I guarantee this will help you create better copy because related to the previous point, you can’t write content that you like if you aren’t sure of what you like.  

At TARS, for example, we consume a shit load of YouTube videos, and podcasts and that helps us stay in touch with what we find funny, which in turn helps us create funny newsletters.

Right now, I’m obsessed with a podcast called hello from the magic tavern that relies on the same strain of 14-year-old humor that we strive to incorporate in our newsletters, and listening to it helps me contribute ideas to our newsletter.

If you don’t have time for longer form content scroll through memes, gifs, social media, anything that can give your mind something to work with.

When I can’t think of an idea for a newsletter, for example, I try to draw out a single theme I can run with from the blogpost we are sharing, and then check GIPHY for gifs around that theme to flesh out the rest of the story.

One more thing…

Putting yourself out there can be scary af.
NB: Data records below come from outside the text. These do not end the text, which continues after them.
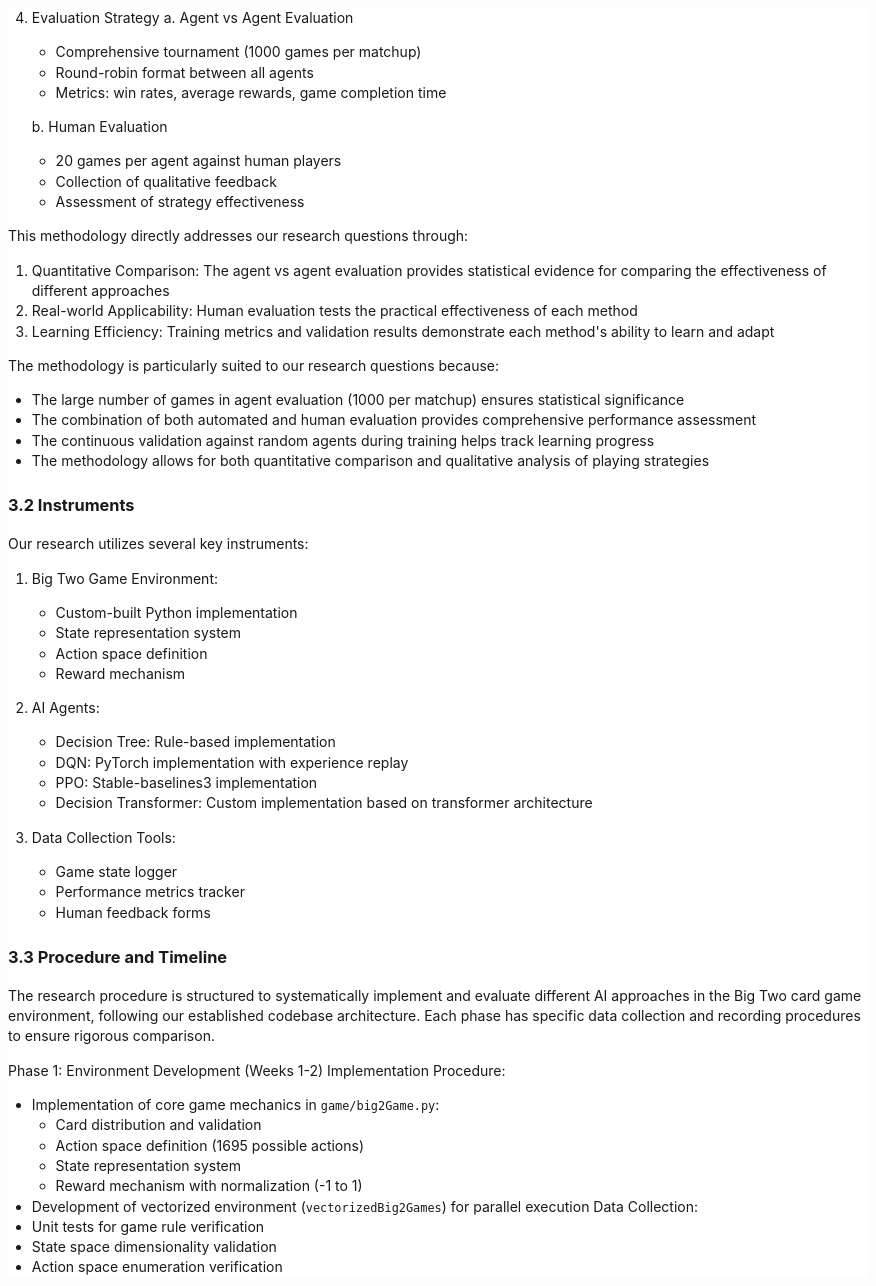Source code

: 4. Evaluation Strategy
   a. Agent vs Agent Evaluation
      - Comprehensive tournament (1000 games per matchup)
      - Round-robin format between all agents
      - Metrics: win rates, average rewards, game completion time
   
   b. Human Evaluation
      - 20 games per agent against human players
      - Collection of qualitative feedback
      - Assessment of strategy effectiveness

This methodology directly addresses our research questions through:
1. Quantitative Comparison: The agent vs agent evaluation provides statistical evidence for comparing the effectiveness of different approaches
2. Real-world Applicability: Human evaluation tests the practical effectiveness of each method
3. Learning Efficiency: Training metrics and validation results demonstrate each method's ability to learn and adapt

The methodology is particularly suited to our research questions because:
- The large number of games in agent evaluation (1000 per matchup) ensures statistical significance
- The combination of both automated and human evaluation provides comprehensive performance assessment
- The continuous validation against random agents during training helps track learning progress
- The methodology allows for both quantitative comparison and qualitative analysis of playing strategies

### 3.2 Instruments
Our research utilizes several key instruments:

1. Big Two Game Environment:
   - Custom-built Python implementation
   - State representation system
   - Action space definition
   - Reward mechanism

2. AI Agents:
   - Decision Tree: Rule-based implementation
   - DQN: PyTorch implementation with experience replay
   - PPO: Stable-baselines3 implementation
   - Decision Transformer: Custom implementation based on transformer architecture

3. Data Collection Tools:
   - Game state logger
   - Performance metrics tracker
   - Human feedback forms

### 3.3 Procedure and Timeline
The research procedure is structured to systematically implement and evaluate different AI approaches in the Big Two card game environment, following our established codebase architecture. Each phase has specific data collection and recording procedures to ensure rigorous comparison.

Phase 1: Environment Development (Weeks 1-2)
Implementation Procedure:
- Implementation of core game mechanics in `game/big2Game.py`:
  * Card distribution and validation
  * Action space definition (1695 possible actions)
  * State representation system
  * Reward mechanism with normalization (-1 to 1)
- Development of vectorized environment (`vectorizedBig2Games`) for parallel execution
Data Collection:
- Unit tests for game rule verification
- State space dimensionality validation
- Action space enumeration verification
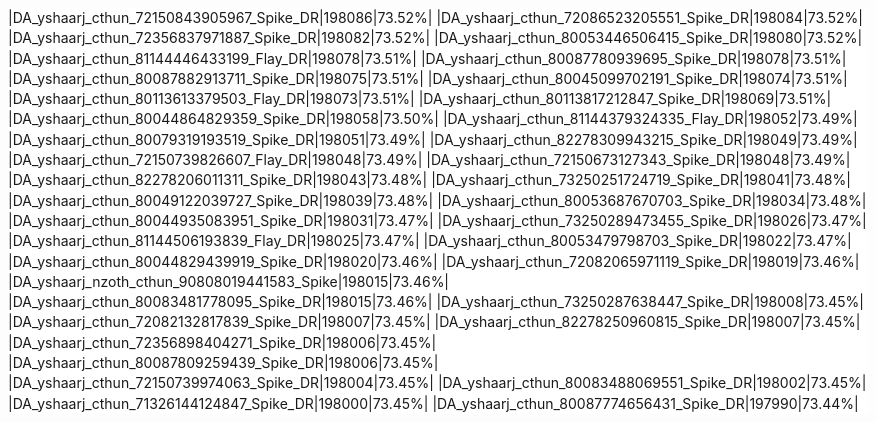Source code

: |DA_yshaarj_cthun_72150843905967_Spike_DR|198086|73.52%|
|DA_yshaarj_cthun_72086523205551_Spike_DR|198084|73.52%|
|DA_yshaarj_cthun_72356837971887_Spike_DR|198082|73.52%|
|DA_yshaarj_cthun_80053446506415_Spike_DR|198080|73.52%|
|DA_yshaarj_cthun_81144446433199_Flay_DR|198078|73.51%|
|DA_yshaarj_cthun_80087780939695_Spike_DR|198078|73.51%|
|DA_yshaarj_cthun_80087882913711_Spike_DR|198075|73.51%|
|DA_yshaarj_cthun_80045099702191_Spike_DR|198074|73.51%|
|DA_yshaarj_cthun_80113613379503_Flay_DR|198073|73.51%|
|DA_yshaarj_cthun_80113817212847_Spike_DR|198069|73.51%|
|DA_yshaarj_cthun_80044864829359_Spike_DR|198058|73.50%|
|DA_yshaarj_cthun_81144379324335_Flay_DR|198052|73.49%|
|DA_yshaarj_cthun_80079319193519_Spike_DR|198051|73.49%|
|DA_yshaarj_cthun_82278309943215_Spike_DR|198049|73.49%|
|DA_yshaarj_cthun_72150739826607_Flay_DR|198048|73.49%|
|DA_yshaarj_cthun_72150673127343_Spike_DR|198048|73.49%|
|DA_yshaarj_cthun_82278206011311_Spike_DR|198043|73.48%|
|DA_yshaarj_cthun_73250251724719_Spike_DR|198041|73.48%|
|DA_yshaarj_cthun_80049122039727_Spike_DR|198039|73.48%|
|DA_yshaarj_cthun_80053687670703_Spike_DR|198034|73.48%|
|DA_yshaarj_cthun_80044935083951_Spike_DR|198031|73.47%|
|DA_yshaarj_cthun_73250289473455_Spike_DR|198026|73.47%|
|DA_yshaarj_cthun_81144506193839_Flay_DR|198025|73.47%|
|DA_yshaarj_cthun_80053479798703_Spike_DR|198022|73.47%|
|DA_yshaarj_cthun_80044829439919_Spike_DR|198020|73.46%|
|DA_yshaarj_cthun_72082065971119_Spike_DR|198019|73.46%|
|DA_yshaarj_nzoth_cthun_90808019441583_Spike|198015|73.46%|
|DA_yshaarj_cthun_80083481778095_Spike_DR|198015|73.46%|
|DA_yshaarj_cthun_73250287638447_Spike_DR|198008|73.45%|
|DA_yshaarj_cthun_72082132817839_Spike_DR|198007|73.45%|
|DA_yshaarj_cthun_82278250960815_Spike_DR|198007|73.45%|
|DA_yshaarj_cthun_72356898404271_Spike_DR|198006|73.45%|
|DA_yshaarj_cthun_80087809259439_Spike_DR|198006|73.45%|
|DA_yshaarj_cthun_72150739974063_Spike_DR|198004|73.45%|
|DA_yshaarj_cthun_80083488069551_Spike_DR|198002|73.45%|
|DA_yshaarj_cthun_71326144124847_Spike_DR|198000|73.45%|
|DA_yshaarj_cthun_80087774656431_Spike_DR|197990|73.44%|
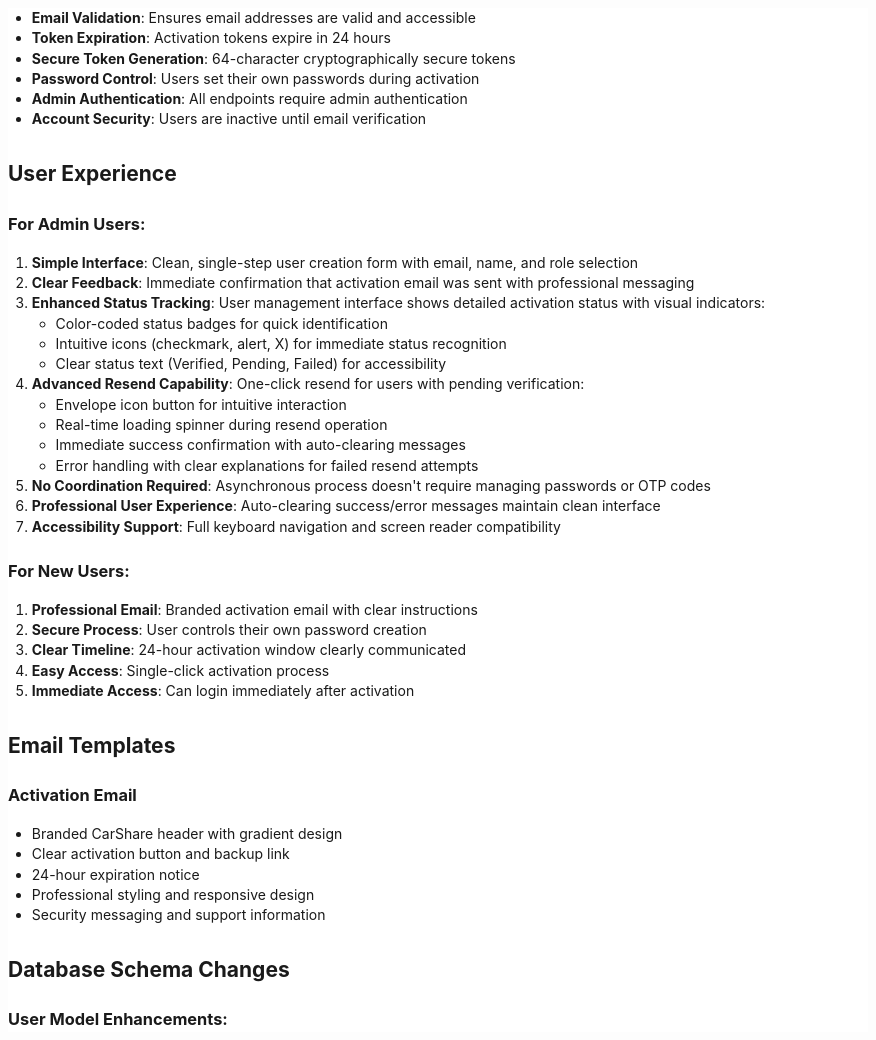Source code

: - **Email Validation**: Ensures email addresses are valid and accessible
- **Token Expiration**: Activation tokens expire in 24 hours
- **Secure Token Generation**: 64-character cryptographically secure tokens
- **Password Control**: Users set their own passwords during activation
- **Admin Authentication**: All endpoints require admin authentication
- **Account Security**: Users are inactive until email verification

## User Experience

### For Admin Users:

1. **Simple Interface**: Clean, single-step user creation form with email, name, and role selection
2. **Clear Feedback**: Immediate confirmation that activation email was sent with professional messaging
3. **Enhanced Status Tracking**: User management interface shows detailed activation status with visual indicators:
   - Color-coded status badges for quick identification
   - Intuitive icons (checkmark, alert, X) for immediate status recognition
   - Clear status text (Verified, Pending, Failed) for accessibility
4. **Advanced Resend Capability**: One-click resend for users with pending verification:
   - Envelope icon button for intuitive interaction
   - Real-time loading spinner during resend operation
   - Immediate success confirmation with auto-clearing messages
   - Error handling with clear explanations for failed resend attempts
5. **No Coordination Required**: Asynchronous process doesn't require managing passwords or OTP codes
6. **Professional User Experience**: Auto-clearing success/error messages maintain clean interface
7. **Accessibility Support**: Full keyboard navigation and screen reader compatibility

### For New Users:

1. **Professional Email**: Branded activation email with clear instructions
2. **Secure Process**: User controls their own password creation
3. **Clear Timeline**: 24-hour activation window clearly communicated
4. **Easy Access**: Single-click activation process
5. **Immediate Access**: Can login immediately after activation

## Email Templates

### Activation Email

- Branded CarShare header with gradient design
- Clear activation button and backup link
- 24-hour expiration notice
- Professional styling and responsive design
- Security messaging and support information

## Database Schema Changes

### User Model Enhancements:

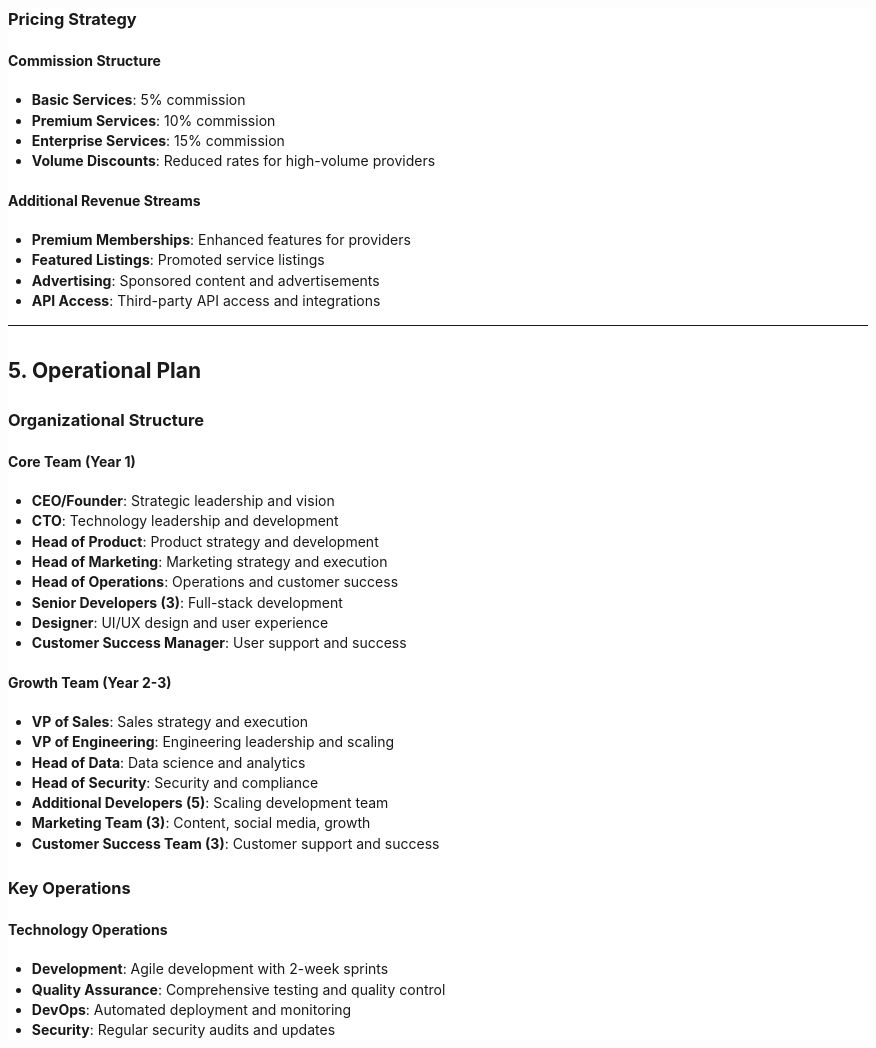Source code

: ### Pricing Strategy

#### Commission Structure

- **Basic Services**: 5% commission
- **Premium Services**: 10% commission
- **Enterprise Services**: 15% commission
- **Volume Discounts**: Reduced rates for high-volume providers

#### Additional Revenue Streams

- **Premium Memberships**: Enhanced features for providers
- **Featured Listings**: Promoted service listings
- **Advertising**: Sponsored content and advertisements
- **API Access**: Third-party API access and integrations

---

## 5. Operational Plan

### Organizational Structure

#### Core Team (Year 1)

- **CEO/Founder**: Strategic leadership and vision
- **CTO**: Technology leadership and development
- **Head of Product**: Product strategy and development
- **Head of Marketing**: Marketing strategy and execution
- **Head of Operations**: Operations and customer success
- **Senior Developers (3)**: Full-stack development
- **Designer**: UI/UX design and user experience
- **Customer Success Manager**: User support and success

#### Growth Team (Year 2-3)

- **VP of Sales**: Sales strategy and execution
- **VP of Engineering**: Engineering leadership and scaling
- **Head of Data**: Data science and analytics
- **Head of Security**: Security and compliance
- **Additional Developers (5)**: Scaling development team
- **Marketing Team (3)**: Content, social media, growth
- **Customer Success Team (3)**: Customer support and success

### Key Operations

#### Technology Operations

- **Development**: Agile development with 2-week sprints
- **Quality Assurance**: Comprehensive testing and quality control
- **DevOps**: Automated deployment and monitoring
- **Security**: Regular security audits and updates
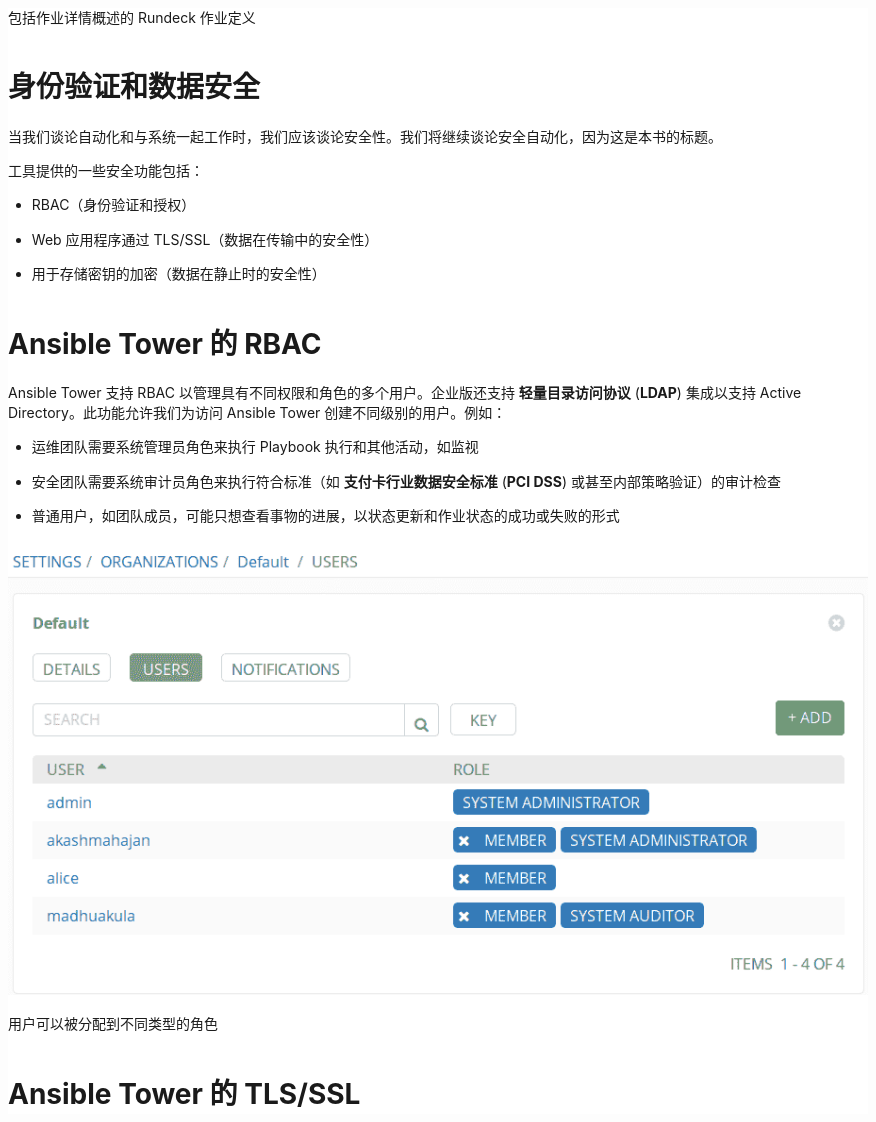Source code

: 包括作业详情概述的 Rundeck 作业定义

# 身份验证和数据安全

当我们谈论自动化和与系统一起工作时，我们应该谈论安全性。我们将继续谈论安全自动化，因为这是本书的标题。

工具提供的一些安全功能包括：

+   RBAC（身份验证和授权）

+   Web 应用程序通过 TLS/SSL（数据在传输中的安全性）

+   用于存储密钥的加密（数据在静止时的安全性）

# Ansible Tower 的 RBAC

Ansible Tower 支持 RBAC 以管理具有不同权限和角色的多个用户。企业版还支持 **轻量目录访问协议** (**LDAP**) 集成以支持 Active Directory。此功能允许我们为访问 Ansible Tower 创建不同级别的用户。例如：

+   运维团队需要系统管理员角色来执行 Playbook 执行和其他活动，如监视

+   安全团队需要系统审计员角色来执行符合标准（如 **支付卡行业数据安全标准** (**PCI DSS**) 或甚至内部策略验证）的审计检查

+   普通用户，如团队成员，可能只想查看事物的进展，以状态更新和作业状态的成功或失败的形式

![](img/10acb85d-52aa-4b55-8780-f959c561b05b.png)

用户可以被分配到不同类型的角色

# Ansible Tower 的 TLS/SSL
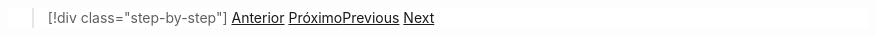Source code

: 
> [!div class="step-by-step"]
> <span data-ttu-id="b3059-208">[Anterior](performing-simple-validation-cs.md)
> [Próximo](validating-with-a-service-layer-cs.md)</span><span class="sxs-lookup"><span data-stu-id="b3059-208">[Previous](performing-simple-validation-cs.md)
[Next](validating-with-a-service-layer-cs.md)</span></span>
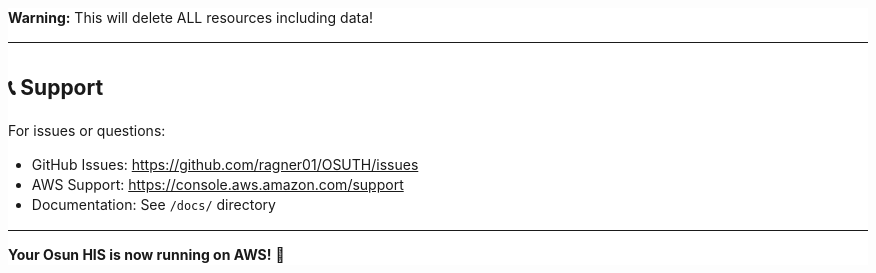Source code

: **Warning:** This will delete ALL resources including data!

---

## 📞 Support

For issues or questions:
- GitHub Issues: https://github.com/ragner01/OSUTH/issues
- AWS Support: https://console.aws.amazon.com/support
- Documentation: See `/docs/` directory

---

**Your Osun HIS is now running on AWS!** 🎉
I am absolutely terrified of social media for example and even though we make a bunch of LinkedIn videos now, I still don’t feel particularly comfortable in front of the camera.

If you feel that way about newsletters, that’s totally fine! First, you really don’t have to do a newsletter just because everyone else is doing one.

There are plenty of other ways to see some of those benefits I was talking about earlier that don’t involve email blasting thousands of people.

If you’re still insistent on creating a newsletter just keep in mind that of all the marketing channels out there, building an email has the lowest stakes because at worst the reader will unsubscribe.

Past that I really can’t really think of anything else to say, so I’ll end it there!